Each line from the start of the entries through the line that contains "金秀贤菲律宾粉丝见面会10月举" should be output exactly, please.
▼
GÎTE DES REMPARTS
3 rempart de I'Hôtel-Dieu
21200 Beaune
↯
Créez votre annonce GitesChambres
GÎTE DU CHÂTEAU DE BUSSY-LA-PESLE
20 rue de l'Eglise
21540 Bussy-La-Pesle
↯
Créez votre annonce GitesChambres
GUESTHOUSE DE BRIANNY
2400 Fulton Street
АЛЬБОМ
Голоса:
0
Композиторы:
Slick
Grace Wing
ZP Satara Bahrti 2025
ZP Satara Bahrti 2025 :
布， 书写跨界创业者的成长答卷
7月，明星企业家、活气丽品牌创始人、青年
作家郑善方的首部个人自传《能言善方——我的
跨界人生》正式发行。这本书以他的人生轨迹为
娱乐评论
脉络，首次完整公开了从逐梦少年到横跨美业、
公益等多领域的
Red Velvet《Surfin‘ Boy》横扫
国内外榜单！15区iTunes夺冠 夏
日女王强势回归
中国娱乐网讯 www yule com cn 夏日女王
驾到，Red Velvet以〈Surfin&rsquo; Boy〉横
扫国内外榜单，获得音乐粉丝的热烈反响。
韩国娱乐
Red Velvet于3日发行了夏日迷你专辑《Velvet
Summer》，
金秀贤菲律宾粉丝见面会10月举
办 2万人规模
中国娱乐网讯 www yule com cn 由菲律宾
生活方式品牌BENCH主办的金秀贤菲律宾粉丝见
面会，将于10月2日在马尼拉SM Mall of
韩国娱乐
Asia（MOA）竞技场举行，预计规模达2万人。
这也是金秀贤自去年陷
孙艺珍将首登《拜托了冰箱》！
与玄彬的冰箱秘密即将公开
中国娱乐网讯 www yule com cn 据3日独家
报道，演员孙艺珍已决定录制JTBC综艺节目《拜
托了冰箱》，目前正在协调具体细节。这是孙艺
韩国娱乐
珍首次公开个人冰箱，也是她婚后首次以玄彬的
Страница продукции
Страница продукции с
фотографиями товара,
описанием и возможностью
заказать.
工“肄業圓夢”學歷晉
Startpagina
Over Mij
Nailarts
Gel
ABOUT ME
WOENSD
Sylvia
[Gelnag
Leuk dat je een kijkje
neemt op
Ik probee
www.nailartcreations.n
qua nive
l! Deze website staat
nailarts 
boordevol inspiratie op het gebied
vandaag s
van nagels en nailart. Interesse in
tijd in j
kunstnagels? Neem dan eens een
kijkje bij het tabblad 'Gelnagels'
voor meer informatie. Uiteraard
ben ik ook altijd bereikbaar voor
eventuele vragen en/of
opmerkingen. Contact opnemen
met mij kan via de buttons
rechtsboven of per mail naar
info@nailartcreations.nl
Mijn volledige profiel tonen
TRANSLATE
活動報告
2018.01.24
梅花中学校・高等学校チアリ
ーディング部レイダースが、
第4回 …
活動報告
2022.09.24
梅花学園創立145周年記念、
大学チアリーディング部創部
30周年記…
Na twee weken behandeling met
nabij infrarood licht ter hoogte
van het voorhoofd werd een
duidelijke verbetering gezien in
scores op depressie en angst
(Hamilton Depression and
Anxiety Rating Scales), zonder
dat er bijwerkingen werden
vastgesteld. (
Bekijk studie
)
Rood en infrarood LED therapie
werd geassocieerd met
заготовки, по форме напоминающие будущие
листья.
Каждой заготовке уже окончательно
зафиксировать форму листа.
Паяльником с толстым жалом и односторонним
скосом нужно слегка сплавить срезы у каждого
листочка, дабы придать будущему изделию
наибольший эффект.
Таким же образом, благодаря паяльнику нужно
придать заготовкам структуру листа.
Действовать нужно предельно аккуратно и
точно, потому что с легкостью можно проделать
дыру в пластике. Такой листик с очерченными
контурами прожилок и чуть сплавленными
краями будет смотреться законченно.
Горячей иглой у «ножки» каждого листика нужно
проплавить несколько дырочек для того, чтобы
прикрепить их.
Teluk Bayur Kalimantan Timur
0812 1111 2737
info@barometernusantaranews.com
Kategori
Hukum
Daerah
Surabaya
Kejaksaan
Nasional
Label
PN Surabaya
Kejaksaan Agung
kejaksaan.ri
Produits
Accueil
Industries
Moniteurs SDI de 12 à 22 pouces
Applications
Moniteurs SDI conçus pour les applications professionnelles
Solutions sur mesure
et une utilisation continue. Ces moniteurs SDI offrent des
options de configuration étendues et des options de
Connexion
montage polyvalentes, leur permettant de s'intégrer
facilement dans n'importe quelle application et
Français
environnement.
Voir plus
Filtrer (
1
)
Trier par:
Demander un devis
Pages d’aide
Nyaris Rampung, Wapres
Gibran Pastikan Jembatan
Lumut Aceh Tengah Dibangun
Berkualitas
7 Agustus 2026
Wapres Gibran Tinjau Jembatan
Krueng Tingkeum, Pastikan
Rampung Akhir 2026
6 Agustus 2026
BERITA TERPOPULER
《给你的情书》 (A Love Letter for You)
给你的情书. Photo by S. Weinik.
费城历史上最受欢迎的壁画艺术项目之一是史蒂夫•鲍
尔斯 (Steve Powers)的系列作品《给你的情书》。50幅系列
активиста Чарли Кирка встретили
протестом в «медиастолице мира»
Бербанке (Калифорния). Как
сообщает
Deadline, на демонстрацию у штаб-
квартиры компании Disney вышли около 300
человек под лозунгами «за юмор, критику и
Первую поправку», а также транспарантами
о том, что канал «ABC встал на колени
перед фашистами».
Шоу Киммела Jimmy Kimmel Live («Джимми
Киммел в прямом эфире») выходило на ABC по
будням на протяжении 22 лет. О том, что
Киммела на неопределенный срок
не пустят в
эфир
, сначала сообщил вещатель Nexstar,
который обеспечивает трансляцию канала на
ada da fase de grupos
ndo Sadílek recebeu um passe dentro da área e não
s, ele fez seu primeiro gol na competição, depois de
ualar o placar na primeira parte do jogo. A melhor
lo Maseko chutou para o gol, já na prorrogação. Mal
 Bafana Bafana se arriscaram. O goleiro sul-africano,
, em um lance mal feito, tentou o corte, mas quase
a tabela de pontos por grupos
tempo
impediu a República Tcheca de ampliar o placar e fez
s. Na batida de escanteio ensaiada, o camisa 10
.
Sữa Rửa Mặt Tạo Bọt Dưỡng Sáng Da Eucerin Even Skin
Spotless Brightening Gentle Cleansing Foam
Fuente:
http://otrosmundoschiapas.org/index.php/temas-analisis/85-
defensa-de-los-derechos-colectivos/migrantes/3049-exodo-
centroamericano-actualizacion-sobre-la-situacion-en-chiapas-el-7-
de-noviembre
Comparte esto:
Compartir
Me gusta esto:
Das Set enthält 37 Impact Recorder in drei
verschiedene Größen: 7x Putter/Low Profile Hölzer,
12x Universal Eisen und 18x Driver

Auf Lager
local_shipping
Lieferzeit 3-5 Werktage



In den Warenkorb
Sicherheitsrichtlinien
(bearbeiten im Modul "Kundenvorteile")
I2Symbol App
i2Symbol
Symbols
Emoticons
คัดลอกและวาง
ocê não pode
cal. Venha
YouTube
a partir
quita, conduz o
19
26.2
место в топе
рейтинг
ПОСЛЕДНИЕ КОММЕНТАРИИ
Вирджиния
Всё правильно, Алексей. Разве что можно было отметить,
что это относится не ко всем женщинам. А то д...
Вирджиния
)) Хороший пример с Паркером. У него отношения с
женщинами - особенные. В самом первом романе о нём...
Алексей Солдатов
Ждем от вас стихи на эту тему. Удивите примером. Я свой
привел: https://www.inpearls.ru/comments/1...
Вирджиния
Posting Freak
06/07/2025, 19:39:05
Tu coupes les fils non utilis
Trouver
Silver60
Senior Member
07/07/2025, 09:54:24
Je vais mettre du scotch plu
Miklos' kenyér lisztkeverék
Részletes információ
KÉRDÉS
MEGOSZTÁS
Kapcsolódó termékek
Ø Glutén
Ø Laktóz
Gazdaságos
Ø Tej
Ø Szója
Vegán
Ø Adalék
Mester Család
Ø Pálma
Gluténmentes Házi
▲
_Task answer_.
GÎTE DES REMPARTS
3 rempart de I'Hôtel-Dieu
21200 Beaune
↯
Créez votre annonce GitesChambres
GÎTE DU CHÂTEAU DE BUSSY-LA-PESLE
20 rue de l'Eglise
21540 Bussy-La-Pesle
↯
Créez votre annonce GitesChambres
GUESTHOUSE DE BRIANNY
2400 Fulton Street
АЛЬБОМ
Голоса:
0
Композиторы:
Slick
Grace Wing
ZP Satara Bahrti 2025
ZP Satara Bahrti 2025 :
布， 书写跨界创业者的成长答卷
7月，明星企业家、活气丽品牌创始人、青年
作家郑善方的首部个人自传《能言善方——我的
跨界人生》正式发行。这本书以他的人生轨迹为
娱乐评论
脉络，首次完整公开了从逐梦少年到横跨美业、
公益等多领域的
Red Velvet《Surfin‘ Boy》横扫
国内外榜单！15区iTunes夺冠 夏
日女王强势回归
中国娱乐网讯 www yule com cn 夏日女王
驾到，Red Velvet以〈Surfin&rsquo; Boy〉横
扫国内外榜单，获得音乐粉丝的热烈反响。
韩国娱乐
Red Velvet于3日发行了夏日迷你专辑《Velvet
Summer》，
金秀贤菲律宾粉丝见面会10月举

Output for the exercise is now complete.